The fitting function used for the model of X or Y on Z. Options are ‘⁠ordinal⁠’, ‘⁠lm⁠’, ‘⁠lm.emp⁠’, ‘⁠poisson⁠’, ‘⁠nb⁠’, and ‘⁠orm⁠’.

link.x, link.y

The link family to be used for the ordinal model of X on Z. Defaults to ‘⁠logit⁠’. Other options are ‘⁠probit⁠’, ‘⁠cloglog⁠’,‘⁠loglog⁠’, ‘⁠cauchit⁠’, and ‘⁠logistic⁠’(equivalent with ‘⁠logit⁠’). Used only when ‘⁠fit.x⁠’ is either ‘⁠ordinal⁠’ or ‘⁠orm⁠’.

subset

an optional vector specifying a subset of observations to be used in the fitting process.

na.action

action to take when NA present in data.

fisher

logical indicating whether to apply fisher transformation to compute confidence intervals and p-values for the correlation.

conf.int

numeric specifying confidence interval coverage.

Details

Formula is specified as X | Y ~ Z. This indicates that models of X ~ Z and Y ~ Z will be fit. The null hypothesis to be tested is H0:XH_0 : X independent of Y conditional on Z.

Value

object of ‘⁠cocobot⁠’ class.

References

Li C and Shepherd BE (2012) A new residual for ordinal outcomes. Biometrika. 99: 473–480.

Shepherd BE, Li C, Liu Q (2016) Probability-scale residuals for continuous, discrete, and censored data. The Canadian Journal of Statistics. 44: 463–479.

Examples

data(PResidData)
megabot(y|w ~ z, fit.x="ordinal", fit.y="lm.emp", data=PResidData)

slightly modified version of polr from MASS

Description

slightly modified version of polr from MASS

Usage

newpolr(
  formula,
  data,
  weights,
  start,
  ...,
  subset,
  na.action,
  contrasts = NULL,
  Hess = FALSE,
  model = TRUE,
  method = c("logit", "probit", "cloglog", "loglog", "cauchit")
)

Arguments

formula

a formula

data

an optional data frame, list or environment (or object coercible by as.data.frame to a data frame) containing the variables in the model. If not found in data, the variables are taken from environment(formula), typically the environment from which cobot is called.

weights

optional case weights in fitting. Default to 1.

start

initial values for the parameters.

...

additional arguments to be passed to optim, most often a control argument.

subset

an optional vector specifying a subset of observations to be used in the fitting process.

na.action

a function which indicates what should happen when the data contain NAs. The default is is na.fail. Another possible value is NULL, no action. Value na.exclude can be useful.

contrasts

a list of contrasts to be used for some or all of the factors appearing as variables in the model formula.

Hess

logical for whether the Hessian (the observed information matrix) should be returned. Use this if you intend to call summary or vcov on the fit.

model

logical for whether the model matrix should be returned.

method

logistic or probit or complementary log-log, loglog, or cauchit (corresponding to a Cauchy latent variable).

Value

A object of class "polr". This has components

coefficients

the coefficients of the linear predictor, which has no intercept.

zeta

the intercepts for the class boundaries.

deviance

the residual deviance.

fitted.values

a matrix, with a column for each level of the response.

*DATA SECTION*:
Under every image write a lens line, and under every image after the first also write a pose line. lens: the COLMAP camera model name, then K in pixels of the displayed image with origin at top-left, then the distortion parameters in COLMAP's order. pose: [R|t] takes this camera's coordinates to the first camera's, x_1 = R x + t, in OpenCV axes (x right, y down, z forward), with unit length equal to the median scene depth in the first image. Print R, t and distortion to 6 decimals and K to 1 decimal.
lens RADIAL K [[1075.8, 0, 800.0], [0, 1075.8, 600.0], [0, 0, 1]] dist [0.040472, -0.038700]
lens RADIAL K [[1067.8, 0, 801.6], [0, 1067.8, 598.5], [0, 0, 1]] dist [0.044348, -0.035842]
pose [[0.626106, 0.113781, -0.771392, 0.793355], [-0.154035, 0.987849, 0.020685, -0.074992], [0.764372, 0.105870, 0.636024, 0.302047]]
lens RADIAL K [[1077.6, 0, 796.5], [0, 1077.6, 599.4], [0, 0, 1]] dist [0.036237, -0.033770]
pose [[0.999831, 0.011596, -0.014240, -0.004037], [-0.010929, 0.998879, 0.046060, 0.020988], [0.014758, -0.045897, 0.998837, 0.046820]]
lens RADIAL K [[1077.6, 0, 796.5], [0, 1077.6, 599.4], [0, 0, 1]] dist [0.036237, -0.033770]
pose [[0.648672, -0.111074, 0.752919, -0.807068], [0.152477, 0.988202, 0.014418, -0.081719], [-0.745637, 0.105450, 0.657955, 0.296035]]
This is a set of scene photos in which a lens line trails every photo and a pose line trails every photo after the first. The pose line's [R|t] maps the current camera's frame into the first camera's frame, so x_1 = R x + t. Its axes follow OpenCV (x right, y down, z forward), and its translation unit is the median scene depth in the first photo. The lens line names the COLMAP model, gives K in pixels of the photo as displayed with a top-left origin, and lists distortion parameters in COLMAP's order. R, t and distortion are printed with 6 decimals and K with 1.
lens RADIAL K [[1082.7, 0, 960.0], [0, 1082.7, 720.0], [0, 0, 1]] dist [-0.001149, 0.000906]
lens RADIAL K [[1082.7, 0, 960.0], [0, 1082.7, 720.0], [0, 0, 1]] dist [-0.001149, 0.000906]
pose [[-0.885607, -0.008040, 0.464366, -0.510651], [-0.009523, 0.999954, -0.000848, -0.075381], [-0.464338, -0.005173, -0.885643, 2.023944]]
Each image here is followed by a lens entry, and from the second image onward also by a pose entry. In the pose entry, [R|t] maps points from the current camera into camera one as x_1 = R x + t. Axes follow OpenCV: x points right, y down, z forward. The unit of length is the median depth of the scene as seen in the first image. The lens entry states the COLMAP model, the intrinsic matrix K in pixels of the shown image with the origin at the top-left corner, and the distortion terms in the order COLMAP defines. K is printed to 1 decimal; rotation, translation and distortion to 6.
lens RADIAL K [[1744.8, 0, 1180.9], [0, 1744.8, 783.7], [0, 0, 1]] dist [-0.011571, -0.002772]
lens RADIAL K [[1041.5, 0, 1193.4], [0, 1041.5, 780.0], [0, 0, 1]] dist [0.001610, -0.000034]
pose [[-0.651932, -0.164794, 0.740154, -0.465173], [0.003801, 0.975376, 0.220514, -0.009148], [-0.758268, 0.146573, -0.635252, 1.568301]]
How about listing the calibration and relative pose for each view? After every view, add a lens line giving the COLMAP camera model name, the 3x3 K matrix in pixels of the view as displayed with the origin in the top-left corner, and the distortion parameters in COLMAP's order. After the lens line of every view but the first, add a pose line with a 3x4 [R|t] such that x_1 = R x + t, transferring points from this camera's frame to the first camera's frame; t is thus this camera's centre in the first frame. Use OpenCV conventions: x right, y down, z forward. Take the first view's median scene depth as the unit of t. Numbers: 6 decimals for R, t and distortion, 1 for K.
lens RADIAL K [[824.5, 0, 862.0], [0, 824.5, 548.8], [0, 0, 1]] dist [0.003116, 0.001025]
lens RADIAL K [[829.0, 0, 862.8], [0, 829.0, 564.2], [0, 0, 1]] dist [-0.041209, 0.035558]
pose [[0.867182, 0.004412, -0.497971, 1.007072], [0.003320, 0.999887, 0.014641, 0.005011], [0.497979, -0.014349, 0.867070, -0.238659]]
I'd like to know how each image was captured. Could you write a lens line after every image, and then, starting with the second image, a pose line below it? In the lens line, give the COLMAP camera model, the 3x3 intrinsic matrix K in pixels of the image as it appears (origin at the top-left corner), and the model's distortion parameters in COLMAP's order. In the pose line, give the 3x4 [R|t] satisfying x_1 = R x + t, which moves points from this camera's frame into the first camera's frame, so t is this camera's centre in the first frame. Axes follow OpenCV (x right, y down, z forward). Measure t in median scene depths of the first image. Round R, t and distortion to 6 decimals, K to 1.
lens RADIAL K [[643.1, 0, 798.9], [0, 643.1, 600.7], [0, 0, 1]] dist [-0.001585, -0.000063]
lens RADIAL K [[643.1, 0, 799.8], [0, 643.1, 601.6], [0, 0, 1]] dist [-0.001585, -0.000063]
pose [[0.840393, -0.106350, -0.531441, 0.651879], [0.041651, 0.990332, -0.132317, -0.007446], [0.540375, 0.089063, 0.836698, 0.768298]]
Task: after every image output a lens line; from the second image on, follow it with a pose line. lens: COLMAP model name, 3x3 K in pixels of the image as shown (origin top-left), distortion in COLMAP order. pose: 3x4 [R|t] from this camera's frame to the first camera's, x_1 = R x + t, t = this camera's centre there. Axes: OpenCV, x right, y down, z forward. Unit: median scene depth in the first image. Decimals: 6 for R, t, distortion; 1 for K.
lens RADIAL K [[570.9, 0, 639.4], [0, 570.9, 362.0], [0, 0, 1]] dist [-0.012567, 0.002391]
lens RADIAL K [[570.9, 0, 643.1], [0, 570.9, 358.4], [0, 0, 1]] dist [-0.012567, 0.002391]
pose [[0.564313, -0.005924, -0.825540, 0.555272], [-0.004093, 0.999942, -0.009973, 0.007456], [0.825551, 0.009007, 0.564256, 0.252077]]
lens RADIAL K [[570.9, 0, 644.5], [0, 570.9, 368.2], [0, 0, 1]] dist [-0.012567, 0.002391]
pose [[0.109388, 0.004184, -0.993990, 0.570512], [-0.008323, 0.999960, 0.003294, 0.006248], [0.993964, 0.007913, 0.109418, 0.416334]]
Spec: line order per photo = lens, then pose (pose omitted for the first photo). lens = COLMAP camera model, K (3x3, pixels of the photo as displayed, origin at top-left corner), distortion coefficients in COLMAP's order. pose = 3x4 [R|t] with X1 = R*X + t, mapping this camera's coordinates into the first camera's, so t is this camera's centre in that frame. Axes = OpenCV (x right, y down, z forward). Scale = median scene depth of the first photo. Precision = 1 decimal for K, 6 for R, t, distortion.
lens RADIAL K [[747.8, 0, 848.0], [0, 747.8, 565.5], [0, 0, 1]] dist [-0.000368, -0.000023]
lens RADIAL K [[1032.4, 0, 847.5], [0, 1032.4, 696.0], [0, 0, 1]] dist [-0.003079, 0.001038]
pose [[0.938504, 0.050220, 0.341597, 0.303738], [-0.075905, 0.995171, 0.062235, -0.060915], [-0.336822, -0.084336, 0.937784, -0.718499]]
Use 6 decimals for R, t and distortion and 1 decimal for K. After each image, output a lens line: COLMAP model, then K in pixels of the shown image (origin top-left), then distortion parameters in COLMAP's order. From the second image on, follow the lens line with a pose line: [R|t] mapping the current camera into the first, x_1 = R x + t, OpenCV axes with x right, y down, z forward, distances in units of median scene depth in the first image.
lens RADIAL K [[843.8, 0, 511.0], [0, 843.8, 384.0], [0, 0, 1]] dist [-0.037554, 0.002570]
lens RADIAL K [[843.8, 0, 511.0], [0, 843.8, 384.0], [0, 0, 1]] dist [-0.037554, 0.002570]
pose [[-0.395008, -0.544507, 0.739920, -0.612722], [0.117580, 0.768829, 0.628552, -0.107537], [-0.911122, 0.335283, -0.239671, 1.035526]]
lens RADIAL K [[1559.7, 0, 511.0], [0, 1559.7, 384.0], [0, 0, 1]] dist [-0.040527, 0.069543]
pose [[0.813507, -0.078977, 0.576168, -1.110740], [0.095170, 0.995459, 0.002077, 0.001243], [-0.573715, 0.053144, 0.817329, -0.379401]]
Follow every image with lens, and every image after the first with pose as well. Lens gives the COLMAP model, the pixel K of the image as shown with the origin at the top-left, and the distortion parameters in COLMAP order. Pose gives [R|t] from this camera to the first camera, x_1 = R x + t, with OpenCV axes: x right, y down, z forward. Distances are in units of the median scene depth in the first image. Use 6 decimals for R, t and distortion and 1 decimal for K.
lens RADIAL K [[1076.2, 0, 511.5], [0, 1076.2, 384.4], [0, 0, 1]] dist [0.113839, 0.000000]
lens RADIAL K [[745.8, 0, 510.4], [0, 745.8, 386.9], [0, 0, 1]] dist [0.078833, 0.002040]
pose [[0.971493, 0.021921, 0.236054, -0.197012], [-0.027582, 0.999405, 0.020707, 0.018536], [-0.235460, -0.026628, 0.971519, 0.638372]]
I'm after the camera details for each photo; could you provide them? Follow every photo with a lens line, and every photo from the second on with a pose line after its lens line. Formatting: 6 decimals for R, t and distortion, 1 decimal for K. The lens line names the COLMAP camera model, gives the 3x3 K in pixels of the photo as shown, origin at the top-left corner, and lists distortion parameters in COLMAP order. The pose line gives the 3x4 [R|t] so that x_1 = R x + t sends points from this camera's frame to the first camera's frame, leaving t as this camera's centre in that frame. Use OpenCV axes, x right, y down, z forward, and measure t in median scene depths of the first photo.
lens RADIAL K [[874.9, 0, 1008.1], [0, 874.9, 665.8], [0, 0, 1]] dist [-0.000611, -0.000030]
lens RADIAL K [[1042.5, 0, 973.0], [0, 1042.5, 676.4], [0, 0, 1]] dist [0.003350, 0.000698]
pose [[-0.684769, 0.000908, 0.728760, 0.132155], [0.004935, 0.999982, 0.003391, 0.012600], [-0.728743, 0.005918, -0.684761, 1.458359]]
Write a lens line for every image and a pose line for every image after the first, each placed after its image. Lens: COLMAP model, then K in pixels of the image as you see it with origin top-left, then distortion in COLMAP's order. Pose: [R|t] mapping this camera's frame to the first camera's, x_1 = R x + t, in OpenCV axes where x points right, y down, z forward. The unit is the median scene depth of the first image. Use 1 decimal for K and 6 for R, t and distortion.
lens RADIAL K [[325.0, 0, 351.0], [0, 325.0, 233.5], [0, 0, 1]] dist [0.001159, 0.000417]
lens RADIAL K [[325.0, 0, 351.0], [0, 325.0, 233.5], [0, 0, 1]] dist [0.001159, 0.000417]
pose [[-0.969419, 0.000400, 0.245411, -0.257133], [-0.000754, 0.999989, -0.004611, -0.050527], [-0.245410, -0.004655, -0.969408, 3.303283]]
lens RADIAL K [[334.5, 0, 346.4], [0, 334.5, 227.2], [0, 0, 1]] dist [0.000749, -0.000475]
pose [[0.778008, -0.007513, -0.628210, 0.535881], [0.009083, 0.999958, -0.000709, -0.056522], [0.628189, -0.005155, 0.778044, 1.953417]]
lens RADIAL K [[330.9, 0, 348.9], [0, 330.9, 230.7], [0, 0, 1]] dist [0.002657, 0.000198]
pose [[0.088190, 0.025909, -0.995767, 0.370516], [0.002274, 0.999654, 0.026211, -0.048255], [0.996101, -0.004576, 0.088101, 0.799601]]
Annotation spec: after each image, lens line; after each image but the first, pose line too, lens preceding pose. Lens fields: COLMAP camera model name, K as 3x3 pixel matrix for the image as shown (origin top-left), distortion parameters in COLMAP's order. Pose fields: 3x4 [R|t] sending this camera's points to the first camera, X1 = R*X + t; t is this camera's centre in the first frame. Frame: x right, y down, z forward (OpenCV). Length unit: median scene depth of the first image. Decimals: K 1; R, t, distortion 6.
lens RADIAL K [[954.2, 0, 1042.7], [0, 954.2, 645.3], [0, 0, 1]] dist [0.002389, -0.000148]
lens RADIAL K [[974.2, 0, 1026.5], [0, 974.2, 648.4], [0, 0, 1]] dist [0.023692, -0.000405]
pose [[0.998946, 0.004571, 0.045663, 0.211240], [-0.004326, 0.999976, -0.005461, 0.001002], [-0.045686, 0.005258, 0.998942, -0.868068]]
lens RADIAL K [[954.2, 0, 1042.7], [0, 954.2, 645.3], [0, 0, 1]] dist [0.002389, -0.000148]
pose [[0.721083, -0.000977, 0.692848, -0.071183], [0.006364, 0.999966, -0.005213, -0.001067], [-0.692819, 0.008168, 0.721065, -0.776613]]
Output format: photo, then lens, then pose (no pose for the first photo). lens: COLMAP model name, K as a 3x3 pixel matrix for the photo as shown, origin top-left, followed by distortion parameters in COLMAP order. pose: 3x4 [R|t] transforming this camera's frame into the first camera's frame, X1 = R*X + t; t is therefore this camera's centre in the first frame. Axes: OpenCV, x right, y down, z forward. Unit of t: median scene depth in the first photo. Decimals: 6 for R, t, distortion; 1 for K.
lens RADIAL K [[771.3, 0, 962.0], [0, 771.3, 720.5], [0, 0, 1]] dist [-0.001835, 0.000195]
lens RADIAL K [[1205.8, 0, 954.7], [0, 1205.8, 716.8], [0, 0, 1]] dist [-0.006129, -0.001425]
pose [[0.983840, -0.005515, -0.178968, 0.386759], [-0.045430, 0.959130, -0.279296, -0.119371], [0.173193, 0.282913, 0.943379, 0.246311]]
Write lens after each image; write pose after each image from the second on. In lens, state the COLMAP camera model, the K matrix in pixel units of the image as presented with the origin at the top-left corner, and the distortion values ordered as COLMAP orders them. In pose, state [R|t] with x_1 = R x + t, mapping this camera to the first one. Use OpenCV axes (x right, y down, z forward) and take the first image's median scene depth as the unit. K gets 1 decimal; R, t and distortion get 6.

*DESCRIPTION OF THE TASK*: Reproduce the documentation text word for word between "logical for whether the model" and "has no intercept.", inclusive.

*EXPECTED OUTPUT*:
logical for whether the model matrix should be returned.

method

logistic or probit or complementary log-log, loglog, or cauchit (corresponding to a Cauchy latent variable).

Value

A object of class "polr". This has components

coefficients

the coefficients of the linear predictor, which has no intercept.